Pivot Points are marked with red or green circles in the chart above. The main rules are that the bottoms should always be lower in a falling trend, and in a rising trend, the tops should always be higher. Any deviation from these signals means possible changes and weakens any signal whatsoever.
Pivot signals are also one of the main identifiers of formations. In our chart, we use smoothed volume, so there is a slight delay, but good pivot points are followed up by volume changes. In theory, this makes sense: news hit the market, and there is a “Pivotal” change in the stock. Or that the stock reaches the level where the traders go from positive to negative, and you get a small sell-off (lots of stocks changing hands or the opposite, that there suddenly is a complete dry up). So how to trade on Pivot Points? First, you would need to set your criteria using your trading strategy.

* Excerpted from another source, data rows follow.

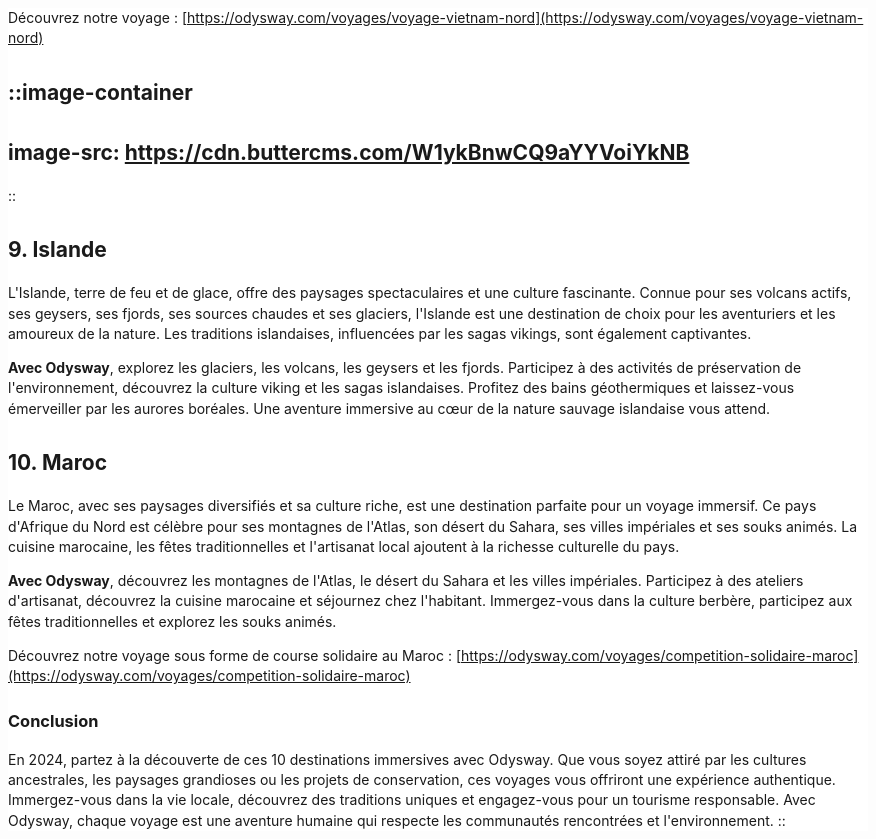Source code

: Découvrez notre voyage : [https://odysway.com/voyages/voyage-vietnam-nord](https://odysway.com/voyages/voyage-vietnam-nord)

::image-container
---
image-src: https://cdn.buttercms.com/W1ykBnwCQ9aYYVoiYkNB
---
::

## 9\. **Islande**

L'Islande, terre de feu et de glace, offre des paysages spectaculaires et une culture fascinante. Connue pour ses volcans actifs, ses geysers, ses fjords, ses sources chaudes et ses glaciers, l'Islande est une destination de choix pour les aventuriers et les amoureux de la nature. Les traditions islandaises, influencées par les sagas vikings, sont également captivantes.

**Avec Odysway**, explorez les glaciers, les volcans, les geysers et les fjords. Participez à des activités de préservation de l'environnement, découvrez la culture viking et les sagas islandaises. Profitez des bains géothermiques et laissez-vous émerveiller par les aurores boréales. Une aventure immersive au cœur de la nature sauvage islandaise vous attend.

## 10\. **Maroc**

Le Maroc, avec ses paysages diversifiés et sa culture riche, est une destination parfaite pour un voyage immersif. Ce pays d'Afrique du Nord est célèbre pour ses montagnes de l'Atlas, son désert du Sahara, ses villes impériales et ses souks animés. La cuisine marocaine, les fêtes traditionnelles et l'artisanat local ajoutent à la richesse culturelle du pays.

**Avec Odysway**, découvrez les montagnes de l'Atlas, le désert du Sahara et les villes impériales. Participez à des ateliers d'artisanat, découvrez la cuisine marocaine et séjournez chez l'habitant. Immergez-vous dans la culture berbère, participez aux fêtes traditionnelles et explorez les souks animés.

Découvrez notre voyage sous forme de course solidaire au Maroc : [https://odysway.com/voyages/competition-solidaire-maroc](https://odysway.com/voyages/competition-solidaire-maroc)

### Conclusion

En 2024, partez à la découverte de ces 10 destinations immersives avec Odysway. Que vous soyez attiré par les cultures ancestrales, les paysages grandioses ou les projets de conservation, ces voyages vous offriront une expérience authentique. Immergez-vous dans la vie locale, découvrez des traditions uniques et engagez-vous pour un tourisme responsable. Avec Odysway, chaque voyage est une aventure humaine qui respecte les communautés rencontrées et l'environnement.
::
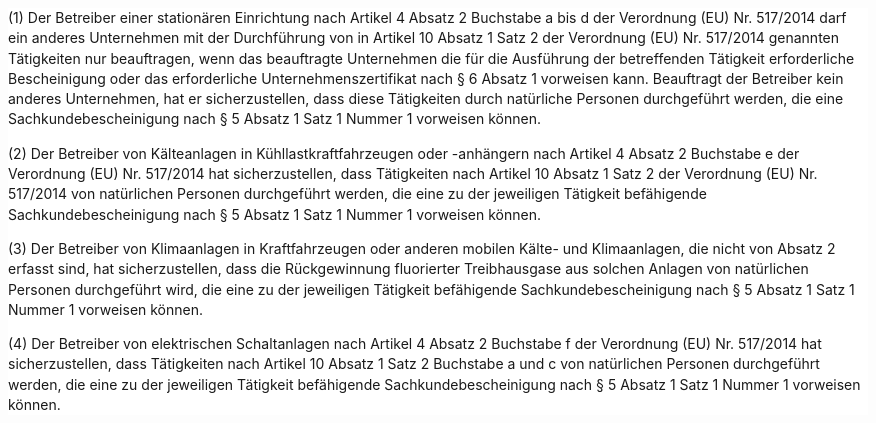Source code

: <div class="jnhtml">

<div>

<div class="jurAbsatz">

(1) Der Betreiber einer stationären Einrichtung nach Artikel 4 Absatz 2
Buchstabe a bis d der Verordnung (EU) Nr. 517/2014 darf ein anderes
Unternehmen mit der Durchführung von in Artikel 10 Absatz 1 Satz 2 der
Verordnung (EU) Nr. 517/2014 genannten Tätigkeiten nur beauftragen, wenn
das beauftragte Unternehmen die für die Ausführung der betreffenden
Tätigkeit erforderliche Bescheinigung oder das erforderliche
Unternehmenszertifikat nach § 6 Absatz 1 vorweisen kann. Beauftragt der
Betreiber kein anderes Unternehmen, hat er sicherzustellen, dass diese
Tätigkeiten durch natürliche Personen durchgeführt werden, die eine
Sachkundebescheinigung nach § 5 Absatz 1 Satz 1 Nummer 1 vorweisen
können.

</div>

<div class="jurAbsatz">

(2) Der Betreiber von Kälteanlagen in Kühllastkraftfahrzeugen oder
-anhängern nach Artikel 4 Absatz 2 Buchstabe e der Verordnung (EU) Nr.
517/2014 hat sicherzustellen, dass Tätigkeiten nach Artikel 10 Absatz 1
Satz 2 der Verordnung (EU) Nr. 517/2014 von natürlichen Personen
durchgeführt werden, die eine zu der jeweiligen Tätigkeit befähigende
Sachkundebescheinigung nach § 5 Absatz 1 Satz 1 Nummer 1 vorweisen
können.

</div>

<div class="jurAbsatz">

(3) Der Betreiber von Klimaanlagen in Kraftfahrzeugen oder anderen
mobilen Kälte- und Klimaanlagen, die nicht von Absatz 2 erfasst sind,
hat sicherzustellen, dass die Rückgewinnung fluorierter Treibhausgase
aus solchen Anlagen von natürlichen Personen durchgeführt wird, die eine
zu der jeweiligen Tätigkeit befähigende Sachkundebescheinigung nach § 5
Absatz 1 Satz 1 Nummer 1 vorweisen können.

</div>

<div class="jurAbsatz">

(4) Der Betreiber von elektrischen Schaltanlagen nach Artikel 4 Absatz 2
Buchstabe f der Verordnung (EU) Nr. 517/2014 hat sicherzustellen, dass
Tätigkeiten nach Artikel 10 Absatz 1 Satz 2 Buchstabe a und c von
natürlichen Personen durchgeführt werden, die eine zu der jeweiligen
Tätigkeit befähigende Sachkundebescheinigung nach § 5 Absatz 1 Satz 1
Nummer 1 vorweisen können.

</div>

</div>

</div>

If you have decided to go for high risk, trading on Pivot Points in Apple will not make you rich. So you will look for stocks with high volatility. After identifying such stocks, you will look for those with a certain degree of predictability. Your next step is to evaluate the time of your buy and set your stop loss. We recommend that the stop loss be set no lower than the Pivot Bottom. If the stock falls lower, - the signal is invalid.
- Pivot Points can be used for trading;
- Look for repetitive patterns. This reduces the overall risk;
- A change follows good Pivot Points in volume;
- In falling trends, Pivot Bottoms should continue to be lower. Any change to this is an indicator of a possible shift. The same logic applies to rising trends.